29 Jul 2021 (Last Updated July 29th, 2021 12:25)

Upon completion, the plant will be the world's first floating solar power facility to operate in rough offshore waters.

French cable supplier Nexans has secured a contract from Equinor to provide a power export cable for Equinor’s first floating solar plant in Norway.

For the pilot project, located offshore from Frøya, Nexans will deliver a 22kW export cable to connect the platform on the shallow waters to land.

The 5km-long cable, manufactured at Nexans’ plant in Rognan, will have a three-core cable design, which is claimed to be suitable for offshore wind farm and fish farming installations.

Nexans will use its knowledge of wind offshore projects to deliver a reliable power cable.

The 80m² plant will be developed less than 3m above sea level and have a set of solar panels, which will have the capacity to generate up to 1MW of clean energy.

Scheduled to come online in December, the pilot project will be the world’s first floating solar plant to operate in rough offshore waters.

Nexans Submarine Telecom and Special Cables business unit vice-president Krister Granlie said: “Our mission for Nexans is to electrify the world, which means exploring every possible opportunity to help develop new sources of green energy.

“So we are delighted to be working once again with Equinor on a truly exciting project that further extends the boundaries of what might be possible in generating renewable energy offshore.”

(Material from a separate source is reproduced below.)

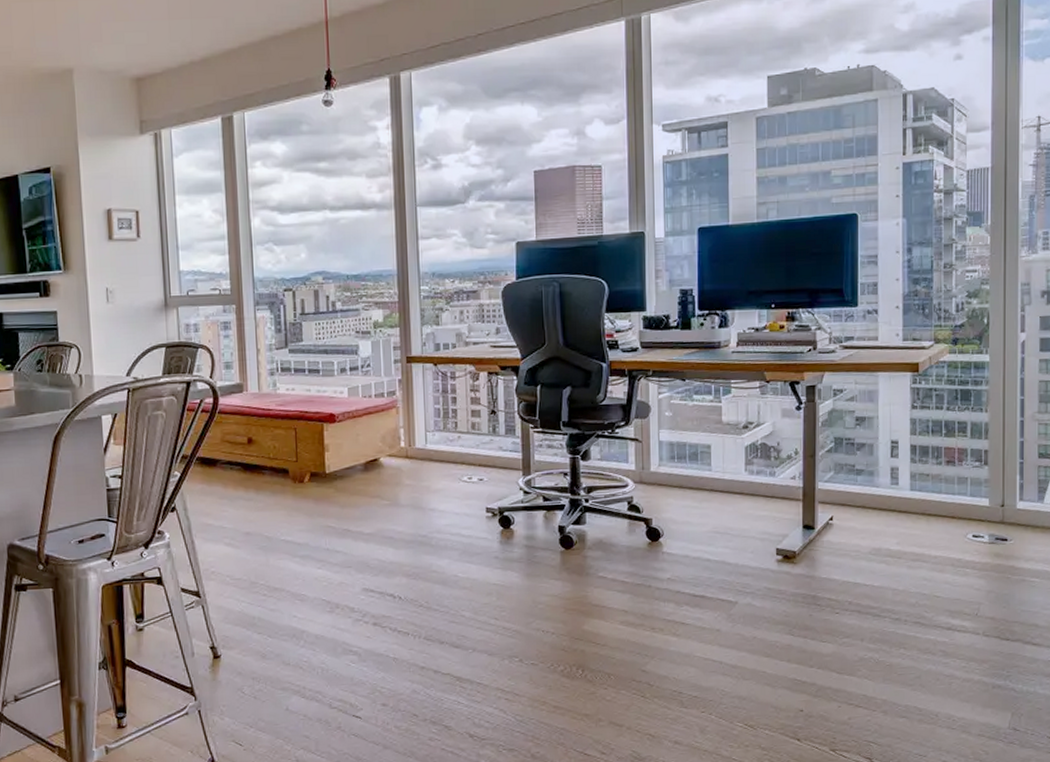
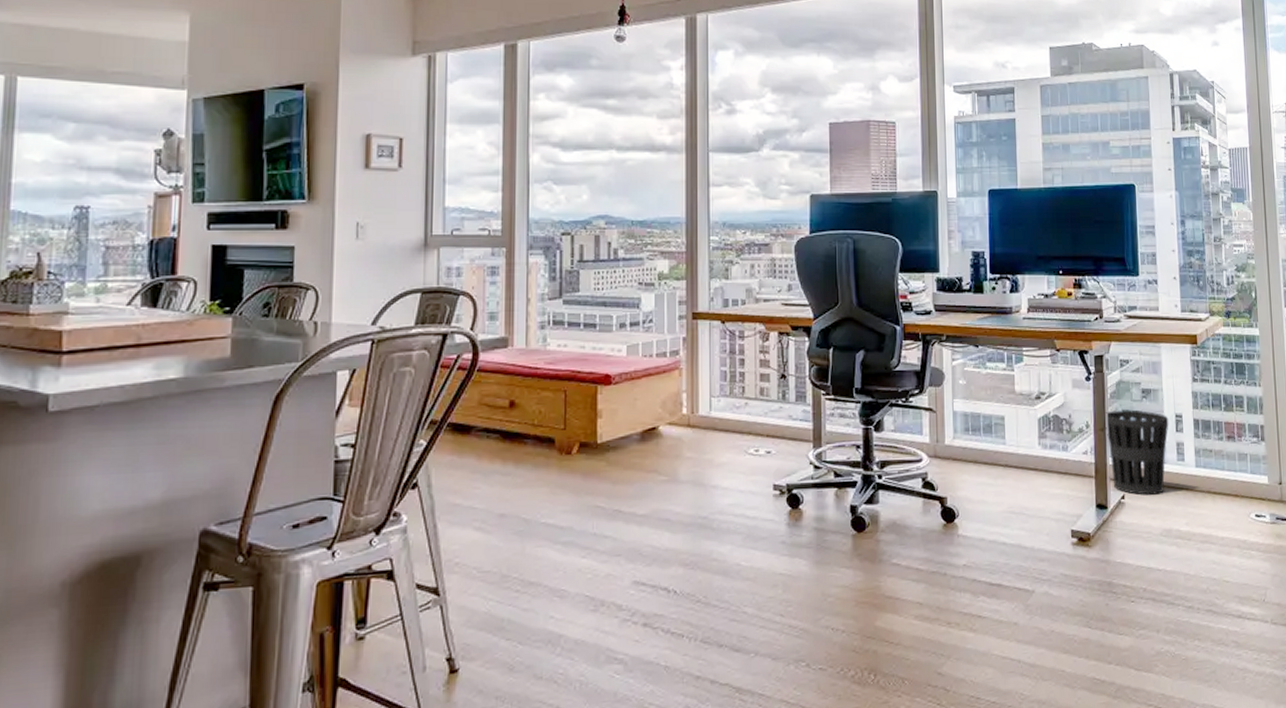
wastebasket: none [815,437,884,517] -> present [1105,410,1169,495]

Last month, Nexans secured a contract from SSE Renewables to supply 800km of underground cables for the Viking Wind Farm in Scotland.

The 33kV cables will create an inter-array connection for 103 wind turbines at the site, as well as exporting the power generated by the wind facility.

Renewable energy will be transferred from the facility to the main substation before being fed into the interconnector, which will transfer it to the UK grid.